Cancer biology and new seeds
腫瘍免疫関連分子B7-H3による抗PD-1/PD-L1抗体治療への抵抗性
がん分子標的治療 Vol.16 No.2, 69-73, 2018
B7-H3はB7-familyに属する免疫関連分子で,腫瘍細胞で特異的に高発現している。筆者らの検討により,B7-H3は非小細胞肺がんのおよそ75%で発現を認め,さらにB7-H3陽性例では抗PD-1抗体治療に抵抗性であることを見出した。また,B7-H3陰性例では腫瘍組織にCD8陽性リンパ球の豊富な浸潤を認めた。
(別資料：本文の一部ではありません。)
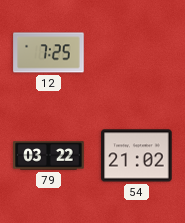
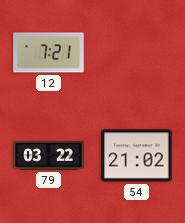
12: 7:25 -> 7:21
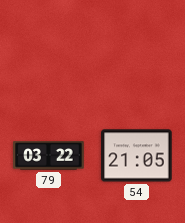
12: 7:21 -> none
54: 21:02 -> 21:05
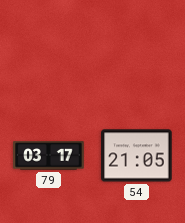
79: 03:22 -> 03:17
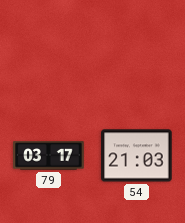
54: 21:05 -> 21:03
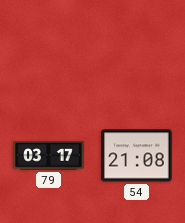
54: 21:03 -> 21:08
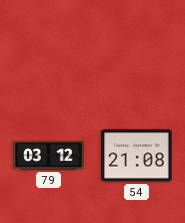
79: 03:17 -> 03:12
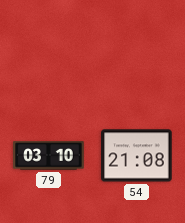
79: 03:12 -> 03:10
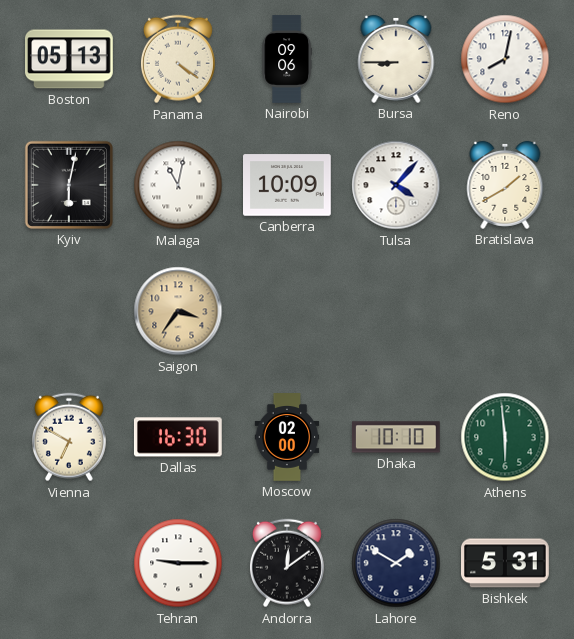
同種腫瘍細胞移植マウスモデル試験の結果,抗体によるB7-H3の阻害は,腫瘍細胞にCD8陽性リンパ球の浸潤をもたらした。さらに,抗B7-H3抗体と抗PD-L1抗体の併用は強力な腫瘍増大抑制効果を示した。以上の結果,非小細胞肺がんにおいて腫瘍細胞のB7-H3発現は抗PD-1/PD-L1抗体治療への抵抗性をもたらすことが示唆される。本稿では,現在進行中のB7-H3を標的とした治療開発についても紹介する。
「KEY WORDS」非小細胞肺がん,B7-H3,PD-1,PD-L1
※記事の内容は雑誌掲載時のものです。